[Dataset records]
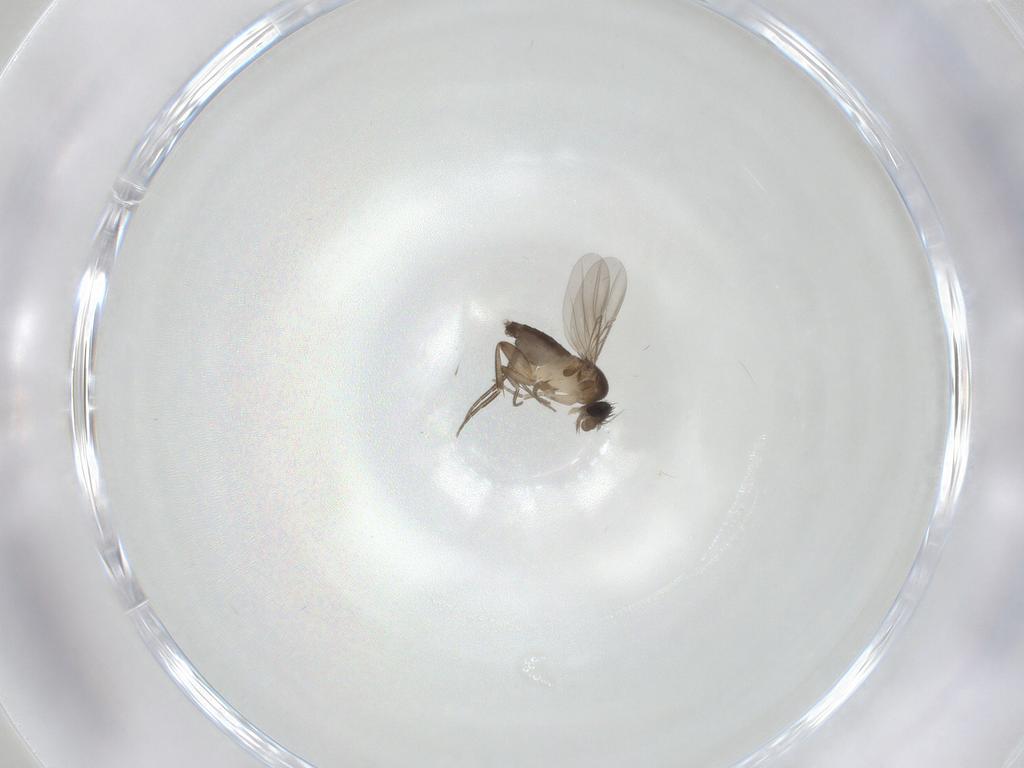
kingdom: Animalia
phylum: Arthropoda
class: Insecta
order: Diptera
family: Phoridae
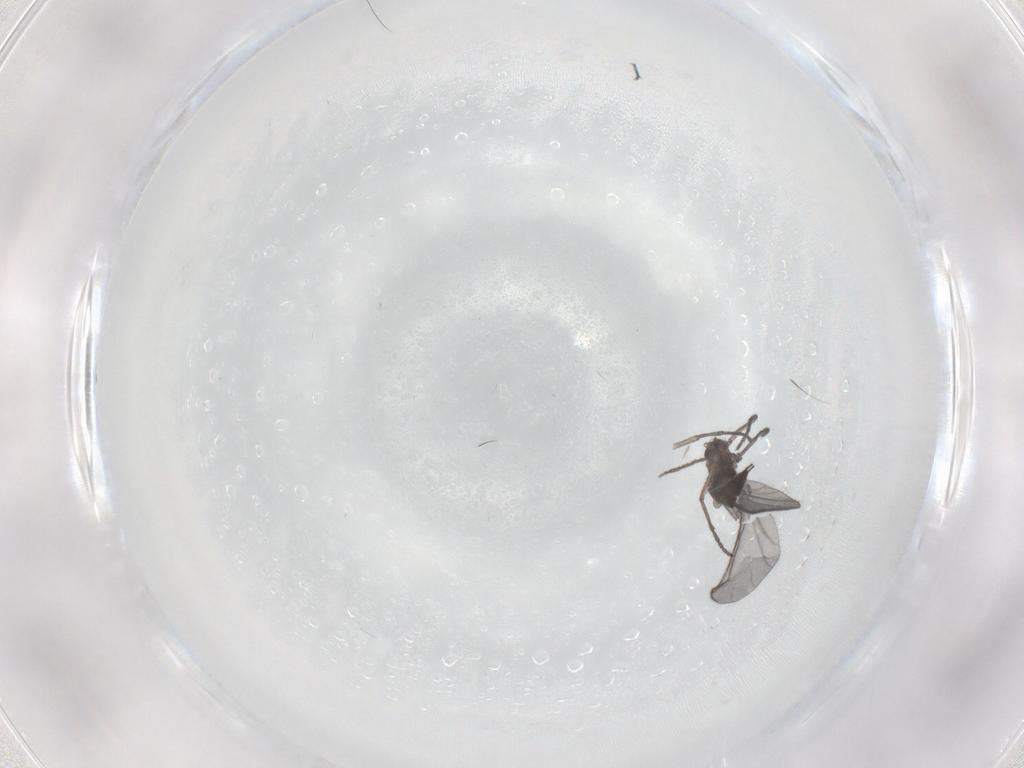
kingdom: Animalia
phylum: Arthropoda
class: Insecta
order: Diptera
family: Sciaridae
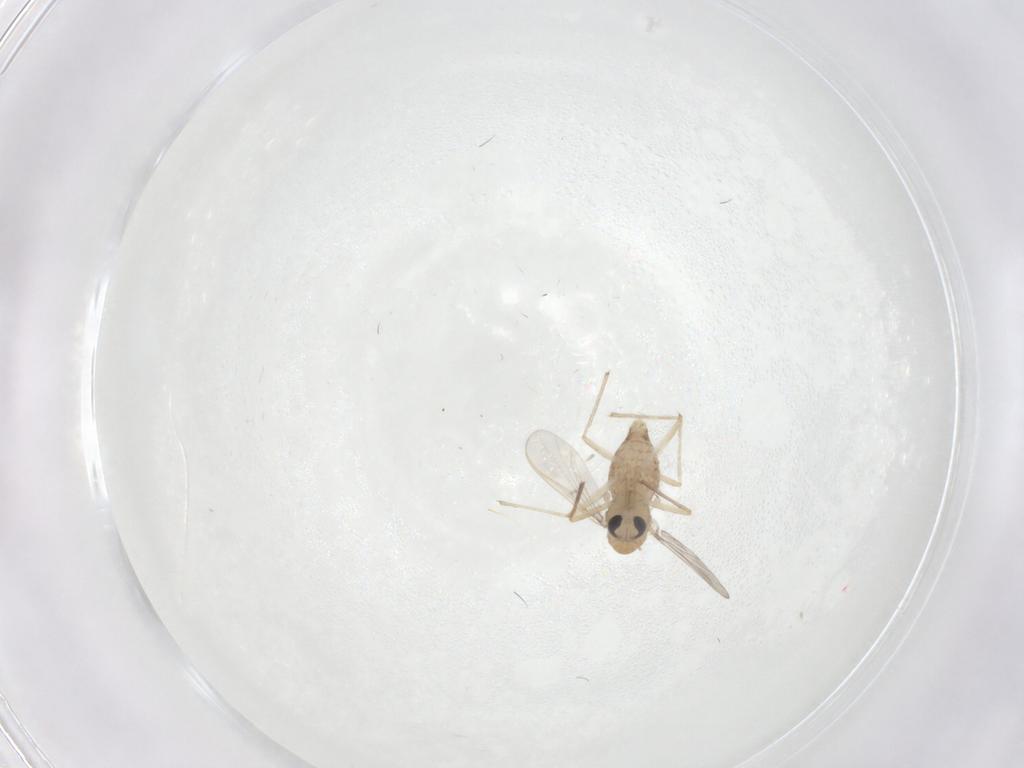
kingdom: Animalia
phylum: Arthropoda
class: Insecta
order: Diptera
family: Chironomidae
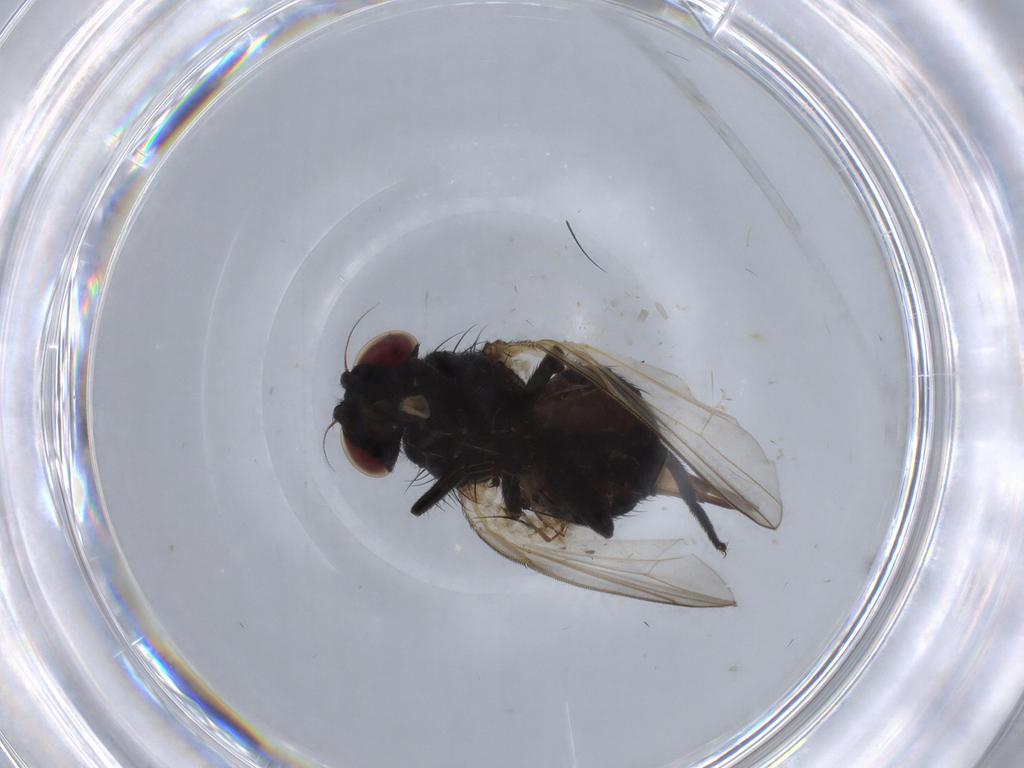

* [TO DO]: Please write out every line of each entry above word for word, leaving the pictures out.

* [EXERCISE SOLUTION]:
kingdom: Animalia
phylum: Arthropoda
class: Insecta
order: Diptera
family: Phoridae
kingdom: Animalia
phylum: Arthropoda
class: Insecta
order: Diptera
family: Sciaridae
kingdom: Animalia
phylum: Arthropoda
class: Insecta
order: Diptera
family: Chironomidae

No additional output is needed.